Why isn't 80 mod (-11) equal to 3?

[Arixal]

Can someone please explain why 80 mod (-11) is -8…? Why isn’t it 3?

b = aq + r
80 = (-11)q + r
80 = (-11)(-7) + 3
Thus 80 mod (-11) = 3..

 

[SteveL27]

Can someone please explain why 80 mod (-11) is -8…? Why isn’t it 3?

b = aq + r
80 = (-11)q + r
80 = (-11)(-7) + 3
Thus 80 mod (-11) = 3..

Your calculation is correct.

-8 and 3 are equivalent mod -11. Both answers are right.

 

[haruspex]

-8 and 3 are equivalent mod -11. Both answers are right.

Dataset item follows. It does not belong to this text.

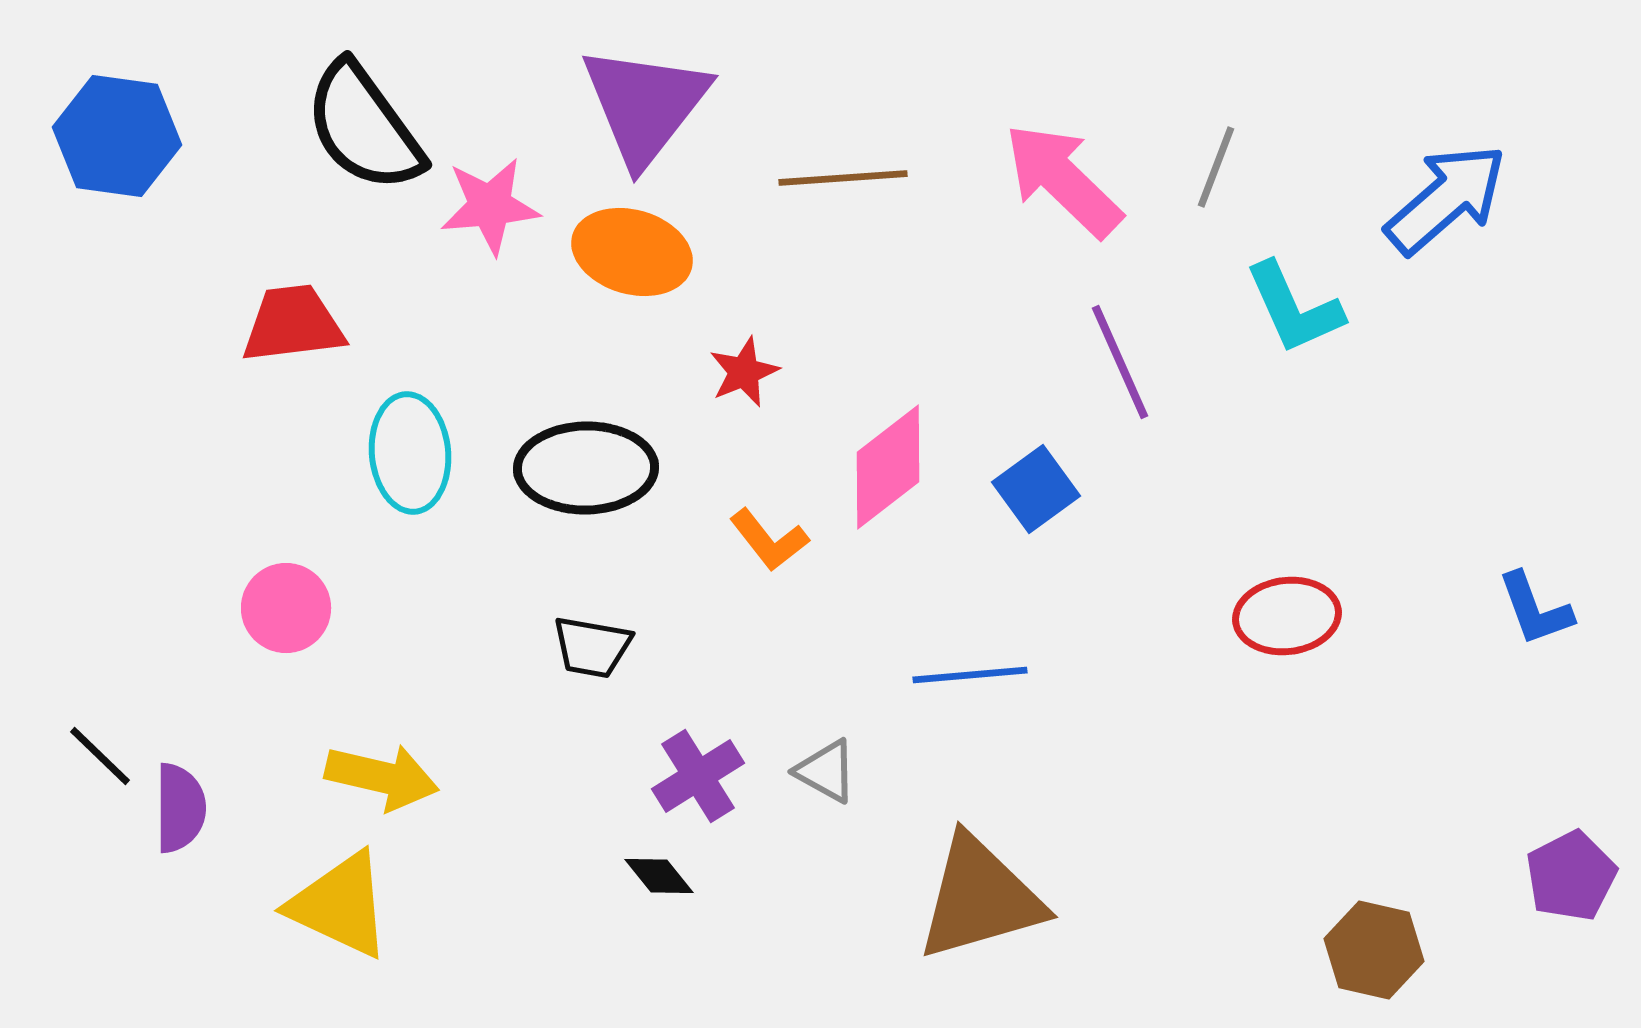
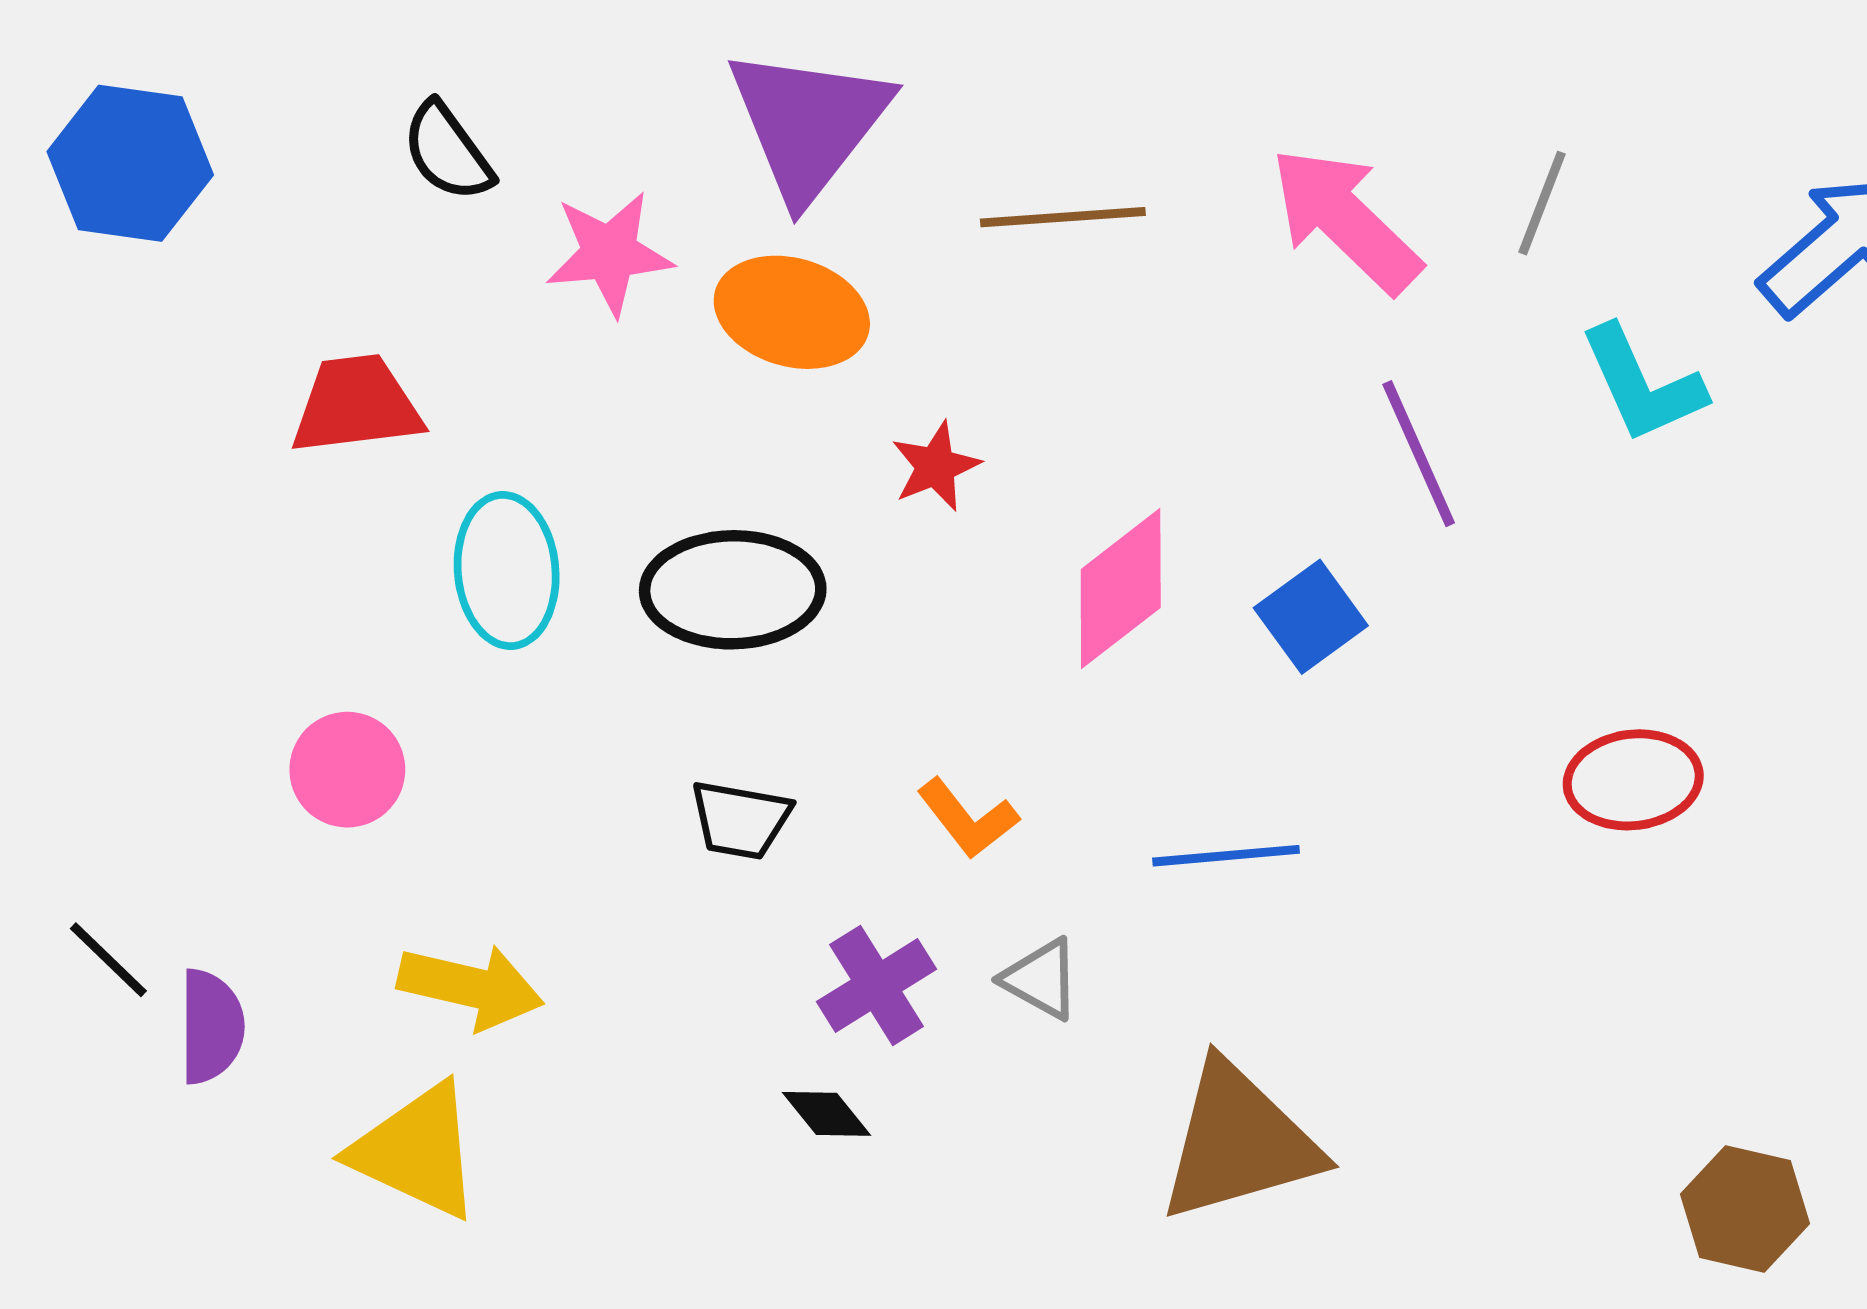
black semicircle: (364, 127) -> (448, 152), size x0.6
orange L-shape: (769, 540) -> (968, 818), moved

Yes, they are the same, but typically a mathematical function with multiple 'valid' values is assigned a standard value by convention. Thus, the √ function is defined to be the non-negative root; arcsin etc. also have standard ranges.
In number theory, the non-negative value is taken for the mod function regardless of the signs of the arguments. Programming languages are annoyingly inconsistent. See http://en.wikipedia.org/wiki/Modulo_operation#Remainder_calculation_for_the_modulo_operation.

 

[HallsofIvy]

There are a number of different ways of thinking about "modulo". The most fundamental uses "equivalence" classes. -8 and 3 are in the same equivalence class "modulo 11" because -8= (-1)11+ 3 or, alternatively, 3+ 8= 11= 0 (mod 11) so that 3 is the additive inverse of 8: -8= 3 (mod 11).

It is a common convention to use the smallest positive number in an equivalence class to "represent" the class but any number in the class can be used. Sometimes it is convenient to use "-8" rather than "3" just as sometimes it is convenient to use 2/4 rather than 1/2.